WHAT THE TASK REQUIRES —
In the listing, find every line that has the string "middle" and copy it.

Start of DATA RECORDS

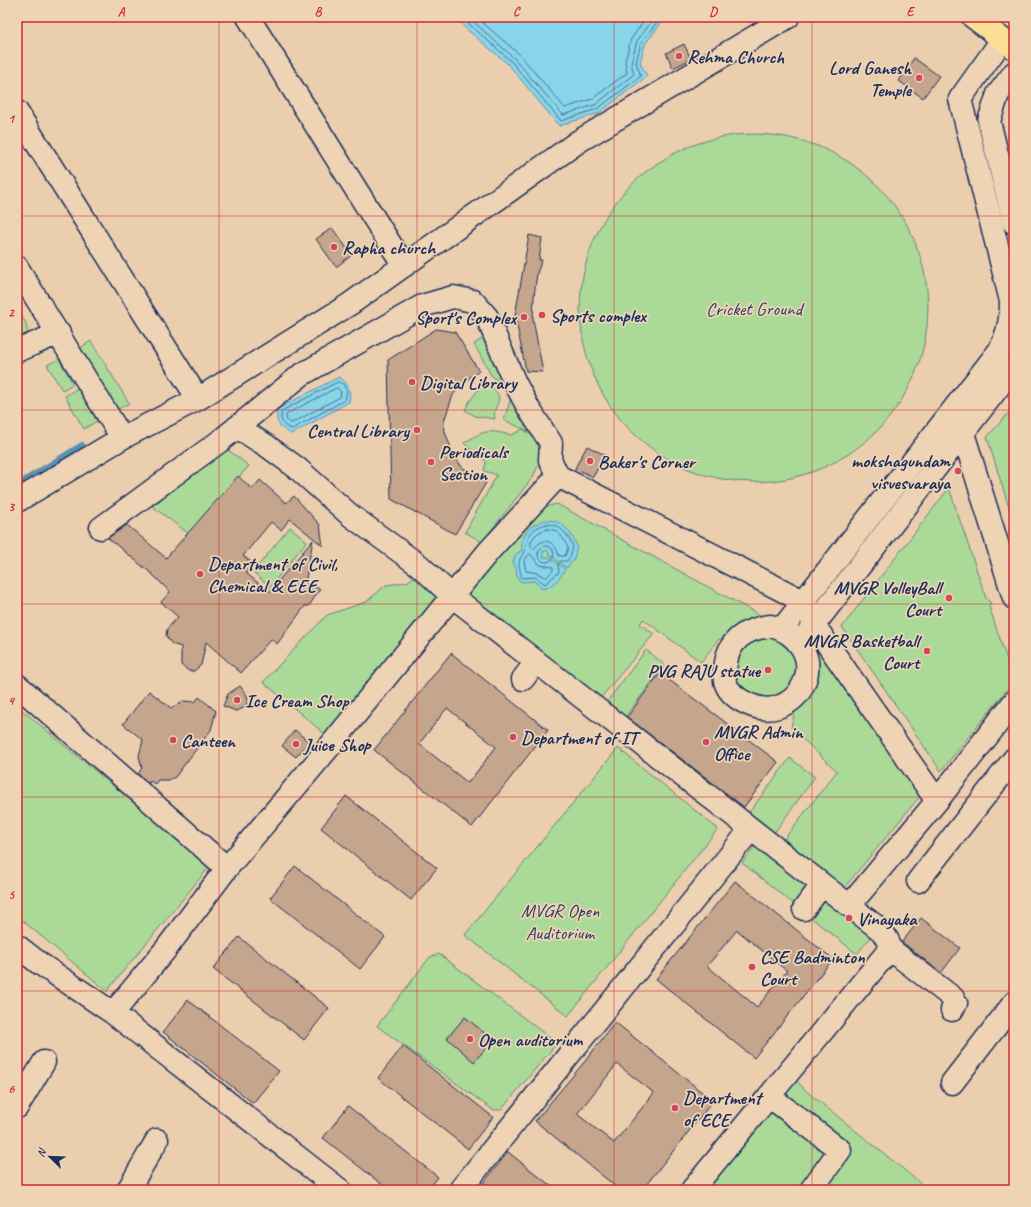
<svg xmlns="http://www.w3.org/2000/svg" width="1031" height="1207" viewBox="0 0 1031 1207" font-family="Caveat,sans-serif">
  <style>
    .green { fill: #abd998; stroke: #63847b }
    .water { fill: #88d4e8; stroke: #5c92b1 }
    .lines { fill: none; stroke-linecap: round; stroke-linejoin: round }
    .shore { stroke: #477195; stroke-width: 1 }
    .stream { stroke: #5c92b1; stroke-width: 6 }
    .building { fill: #c5a58b; stroke: #1b2f5e; fill-rule: evenodd }
    .minor-casing { stroke: #1b2f5e; stroke-width: 25 }
    .major-casing { stroke: #1b2f5e; stroke-width: 25 }
    .minor { stroke: #eed3b5; stroke-width: 22 }
    .major { stroke: #fdde96; stroke-width: 22 }
    .grid { fill: none; stroke: #d62828; stroke-width: 1; stroke-opacity: 0.55 }
    .poi-dot { fill: #d1495b; stroke: #eed3b5; stroke-width: 1.5 }
    .labels { text-anchor: middle; stroke-width: 3.5; stroke-linejoin: round; paint-order: stroke }
    .poi-label { font-size: 19px; font-weight: bold; fill: #1b2f5e; stroke: #eed3b5; text-anchor: start }
    .park-label { font-size: 19px; fill: #294064; stroke: #eed3b5 }
    .neatline { fill: none; stroke: #d62828; stroke-width: 1.5 }
    .grid-label { font-size: 13px; text-anchor: middle; font-weight: bold; fill: #d62828 }
  </style>
  <rect width="100%" height="100%" fill="#ebceae"/>
  <filter id="ink" filterUnits="userSpaceOnUse"><feTurbulence type="fractalNoise" baseFrequency=".025" numOctaves="2"/><feDisplacementMap in="SourceGraphic" scale="8" xChannelSelector="R" yChannelSelector="G"/><feConvolveMatrix kernelMatrix="1 2 1 2 8 2 1 2 1" color-interpolation-filters="sRGB"/></filter>
  <g filter="url(#ink)">
    <path class="green" d="M580 308a174 174 0 1 1 348 0a174 174 0 1 1-348 0Z
      M 17,309 L 26,323 L 28,334 L 22,344 L 17,346 Z
      M 490,334 L 530,432 L 504,420 L 510,401 L 510,395 L 505,387 L 491,375 L 474,344 Z
      M 91,341 L 129,403 L 114,412 L 77,350 Z
      M 59,359 L 73,384 L 62,390 L 47,365 Z
      M 482,385 L 488,385 C 510,400 491,403 495,419 L 475,416 L 465,410 L 469,402 Z
      M 78,388 L 97,421 L 84,429 L 65,396 Z
      M 1014,407 L 1014,524 L 987,437 Z
      M 523,429 L 538,440 L 542,457 L 533,477 L 482,542 L 465,532 L 497,475 L 484,471 L 486,462 C 480,454 470,451 464,443 C 486,429 487,430 512,435 Z
      M 227,449 L 249,466 L 189,534 L 152,506 Z
      M 949,488 L 986,598 L 991,603 L 989,606 L 1014,681 L 941,771 L 842,627 Z
      M 557,504 L 747,608 L 768,619 L 718,640 L 701,662 L 643,619 L 640,624 L 654,634 L 599,700 L 466,593 L 540,508 Z
      M 290,527 L 307,541 L 270,587 L 253,572 Z
      M 418,574 L 443,594 L 326,735 L 263,682 L 327,615 L 366,602 L 386,585 L 407,582 Z
      M 768,636 L 778,639 L 794,652 L 799,671 L 791,690 L 772,701 L 742,690 L 736,681 L 734,670 L 736,659 L 749,642 Z
      M 820,640 L 921,795 L 844,888 L 784,839 L 837,771 L 791,728 L 794,714 L 807,692 L 811,664 Z
      M 646,650 L 665,665 L 625,717 L 606,703 Z
      M 17,706 L 210,866 L 107,991 L 17,916 Z
      M 618,748 L 718,829 L 568,1016 L 465,935 Z
      M 790,758 L 815,777 L 774,833 L 748,814 Z
      M 758,842 L 874,933 L 857,954 L 742,863 Z
      M 439,954 L 557,1043 L 501,1110 L 493,1110 L 377,1026 L 430,957 Z
      M 793,1077 L 805,1090 L 929,1190 L 704,1190 Z"/>
    <path class="water" d="M 456,17 L 666,17 L 645,44 L 640,63 L 647,76 L 599,113 L 559,126 L 508,64 L 465,28 Z
      M 339,377 C 350,384 351,390 349,402 L 292,434 C 278,427 276,424 277,409 Z
      M 546,520 C 564,520 570,532 577,546 L 574,559 L 567,568 L 550,555 L 548,551 L 543,551 L 543,557 L 549,557 L 565,569 C 562,576 550,591 541,588 C 538,586 537,583 534,581 L 521,582 L 517,577 L 516,568 L 513,563 L 515,555 L 522,550 C 520,534 531,524 546,520 Z"/>
    <g class="lines">
      <path class="shore" d="M 461,17 L 511,61 L 561,121 L 597,109 L 641,76 L 636,63 L 641,43 L 661,17
        M 468,17 L 514,58 L 563,115 L 595,105 L 634,74 L 631,63 L 637,41 L 655,17
        M 476,17 L 519,54 L 565,108 L 592,99 L 627,73 L 625,61 L 631,39 L 647,17
        M 338,382 L 343,384 L 347,391 L 345,400 L 292,429 C 283,427 279,420 282,411 Z
        M 337,388 L 341,392 L 340,397 L 292,423 L 288,422 L 286,418 L 287,414 Z
        M 547,524 C 561,524 568,535 573,547 L 570,557 L 567,561 L 561,561 L 558,564 L 559,572 L 545,584 L 535,577 L 522,578 C 519,565 516,562 525,552 C 527,536 530,528 547,524 Z
        M 548,529 C 559,529 563,538 568,548 L 565,556 L 559,556 C 556,542 543,535 534,549 L 531,548 C 529,538 538,531 548,529 Z
        M538 554a8 8 0 1 1 16 0a8 8 0 1 1-16 0Z
        M 530,554 L 540,565 L 553,567 L 553,570 L 546,578 L 537,573 L 526,571 L 524,561 Z"/>
      <path class="stream" d="M 17,485 L 82,445"/>
    </g>
    <path class="building" d="M 684,44 L 691,59 L 673,68 L 666,53 Z
      M 914,58 L 939,76 L 923,98 L 899,81 Z
      M 332,228 L 352,255 L 336,267 L 316,239 Z
      M 529,235 L 542,238 L 539,260 L 542,260 L 537,273 L 534,297 L 533,319 L 543,372 L 526,371 L 515,316 Z
      M 436,329 L 455,332 L 479,371 L 464,382 L 453,395 L 444,421 L 445,432 L 454,456 L 462,467 L 486,483 L 455,534 L 391,499 L 388,360 Z
      M 587,446 L 605,455 L 593,477 L 575,468 Z
      M 238,476 L 252,489 L 260,480 L 286,503 L 294,496 L 320,525 L 323,546 L 290,519 L 281,530 L 271,522 L 243,556 L 254,564 L 246,573 L 269,592 L 313,540 L 305,583 L 320,589 L 309,606 L 305,606 L 277,644 L 271,639 L 241,673 L 206,642 L 201,665 L 194,671 L 189,671 L 181,665 L 181,647 L 172,644 L 166,636 L 167,629 L 178,617 L 161,602 L 170,592 L 152,574 L 108,538 L 127,525 L 166,558 Z
      M 451,653 L 548,730 L 472,827 L 374,750 ZM 447,708 L 496,747 L 468,783 L 419,744 Z
      M 660,673 L 778,762 L 744,807 L 627,717 Z
      M 240,686 L 248,697 L 246,707 L 236,711 L 223,706 L 228,694 Z
      M 149,691 L 171,708 L 183,701 L 195,702 L 199,697 L 216,711 L 211,730 L 175,777 L 169,780 L 158,780 L 155,784 L 150,781 L 149,783 L 138,774 L 142,768 L 139,756 L 143,740 L 123,724 Z
      M 295,730 L 309,742 L 296,757 L 282,746 Z
      M 346,796 L 437,868 L 411,900 L 321,828 Z
      M 295,866 L 385,937 L 360,969 L 270,898 Z
      M 735,881 L 833,959 L 754,1058 L 656,979 ZM 737,930 L 787,971 L 757,1007 L 707,966 Z
      M 921,918 L 960,948 L 941,973 L 902,942 Z
      M 239,937 L 329,1008 L 304,1040 L 213,969 Z
      M 188,1000 L 279,1071 L 253,1103 L 163,1032 Z
      M 465,1017 L 493,1040 L 474,1062 L 447,1038 Z
      M 615,1022 L 713,1101 L 642,1190 L 620,1190 L 535,1121 L 586,1060 ZM 617,1064 L 654,1093 L 614,1143 L 577,1114 Z
      M 403,1046 L 493,1117 L 468,1149 L 378,1078 Z
      M 348,1106 L 438,1177 L 428,1190 L 389,1190 L 323,1138 Z
      M 508,1152 L 556,1190 L 478,1190 Z"/>
    <g class="lines">
      <g class="minor-casing">
        <path id="minor" d="M 248,17 L 404,266
          M 1014,73 L 998,94 L 989,121 L 1014,223
          M 17,112 L 198,399
          M 17,267 L 122,438
          M 17,351 L 59,333
          M 237,427 L 267,446 L 297,468 L 350,515 L 420,566 L 452,596 L 882,931 L 888,941 L 890,949 L 953,998 L 956,1003 L 952,1010
          M 963,433 L 1014,598
          M 17,501 L 122,438 L 198,399 L 350,304 L 579,141 L 788,17
          M 101,528 L 220,441 L 301,375 L 422,306 L 453,297 L 473,301 L 487,317 L 515,383 L 529,409 L 551,443 L 550,460 L 558,476 L 805,602 L 814,625 L 937,801 L 850,905
          M 771,626 C 797,633 815,656 804,683 C 799,695 790,703 778,707 C 760,713 730,700 725,681 C 724,676 725,668 726,663 C 729,639 748,628 771,626 Z
          M 782,629 L 999,351 C 1008,334 1011,320 1011,301 L 960,99 L 1002,40
          M 800,643 L 1014,367
          M 523,679 L 536,662
          M 17,685 L 227,868
          M 937,801 L 1014,702
          M 918,881 L 1014,759
          M 804,909 L 822,885
          M 17,946 L 39,963 L 113,1013
          M 952,1083 L 1014,1003
          M 769,1096 L 840,1150 L 811,1190
          M 17,1107 L 44,1062
          M 128,1190 L 157,1140
          M 340,1190 L 113,1013 L 166,949 L 227,868 L 330,746 L 488,552 L 558,476
          M 460,1190 L 751,829
          M 692,1190 L 890,949"/>
      </g>
      <g class="major-casing">
        <path id="major" d="M 973,17 L 1014,48"/>
      </g>
      <use href="#minor" class="minor"/>
      <use href="#major" class="major"/>
    </g>
  </g>
  <path class="grid" d="M 219,17 L 219,1190M 417,17 L 417,1190M 614,17 L 614,1190M 812,17 L 812,1190M 17,216 L 1014,216M 17,410 L 1014,410M 17,604 L 1014,604M 17,797 L 1014,797M 17,991 L 1014,991"/>
  <g class="poi-dot">
    <circle cx="679" cy="56" r="4"/>
    <circle cx="919" cy="78" r="4"/>
    <circle cx="334" cy="247" r="4"/>
    <circle cx="542" cy="315" r="4"/>
    <circle cx="524" cy="317" r="4"/>
    <circle cx="412" cy="382" r="4"/>
    <circle cx="417" cy="430" r="4"/>
    <circle cx="590" cy="461" r="4"/>
    <circle cx="431" cy="462" r="4"/>
    <circle cx="958" cy="471" r="4"/>
    <circle cx="200" cy="574" r="4"/>
    <circle cx="949" cy="598" r="4"/>
    <circle cx="927" cy="651" r="4"/>
    <circle cx="768" cy="670" r="4"/>
    <circle cx="237" cy="700" r="4"/>
    <circle cx="513" cy="737" r="4"/>
    <circle cx="173" cy="740" r="4"/>
    <circle cx="706" cy="742" r="4"/>
    <circle cx="296" cy="744" r="4"/>
    <circle cx="849" cy="918" r="4"/>
    <circle cx="752" cy="967" r="4"/>
    <circle cx="470" cy="1039" r="4"/>
    <circle cx="675" cy="1108" r="4"/>
  </g>
  <g class="labels">
    <g class="poi-label">
      <text x="687" y="63">Rehma Church</text>
      <text x="911" y="74" text-anchor="end">Lord Ganesh<tspan x="911" dy="22">Temple</tspan></text>
      <text x="342" y="254">Rapha church</text>
      <text x="550" y="322">Sports complex</text>
      <text x="516" y="324" text-anchor="end">Sport's Complex</text>
      <text x="420" y="389">Digital Library</text>
      <text x="409" y="437" text-anchor="end">Central Library</text>
      <text x="439" y="458">Periodicals<tspan x="439" dy="22">Section</tspan></text>
      <text x="950" y="467" text-anchor="end">mokshagundam<tspan x="950" dy="22">visvesvaraya</tspan></text>
      <text x="598" y="468">Baker's Corner</text>
      <text x="208" y="570">Department of Civil,<tspan x="208" dy="22">Chemical &amp; EEE</tspan></text>
      <text x="941" y="594" text-anchor="end">MVGR VolleyBall<tspan x="941" dy="22">Court</tspan></text>
      <text x="919" y="647" text-anchor="end">MVGR Basketball<tspan x="919" dy="22">Court</tspan></text>
      <text x="760" y="677" text-anchor="end">PVG RAJU statue</text>
      <text x="245" y="707">Ice Cream Shop</text>
      <text x="714" y="738">MVGR Admin<tspan x="714" dy="22">Office</tspan></text>
      <text x="521" y="744">Department of IT</text>
      <text x="181" y="747">Canteen</text>
      <text x="304" y="751">Juice Shop</text>
      <text x="857" y="925">Vinayaka</text>
      <text x="760" y="963">CSE Badminton<tspan x="760" dy="22">Court</tspan></text>
      <text x="478" y="1046">Open auditorium</text>
      <text x="683" y="1104">Department<tspan x="683" dy="22">of ECE</tspan></text>
    </g>
    <g class="park-label">
      <text x="754" y="315">Cricket Ground</text>
      <text x="560" y="917">MVGR Open<tspan x="560" dy="22">Auditorium</tspan></text>
    </g>
  </g>
  <rect width="1031" height="1207" fill="none" stroke="#eed3b5" stroke-width="44"/>
  <g transform="translate(50 1157) rotate(293)" stroke="#eed3b5" stroke-width="3" paint-order="stroke">
  <path d="M0-3L7 15L0 10L-7 15Z" fill="#1b2f5e"/>
  <text y="-6" font-size="11" font-weight="bold" text-anchor="middle" fill="#1b2f5e">N</text>
  </g>
  <rect x="22" y="22" width="987" height="1163" class="neatline"/>
  <g class="grid-label">
    <text x="121" y="16">A</text>
    <text x="318" y="16">B</text>
    <text x="516" y="16">C</text>
    <text x="713" y="16">D</text>
    <text x="910" y="16">E</text>
    <text x="11" y="123">1</text>
    <text x="11" y="317">2</text>
    <text x="11" y="511">3</text>
    <text x="11" y="705">4</text>
    <text x="11" y="899">5</text>
    <text x="11" y="1093">6</text>
  </g>
</svg>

End of DATA RECORDS

OUTPUT OF THE EXERCISE —
    .labels { text-anchor: middle; stroke-width: 3.5; stroke-linejoin: round; paint-order: stroke }
    .grid-label { font-size: 13px; text-anchor: middle; font-weight: bold; fill: #d62828 }
  <text y="-6" font-size="11" font-weight="bold" text-anchor="middle" fill="#1b2f5e">N</text>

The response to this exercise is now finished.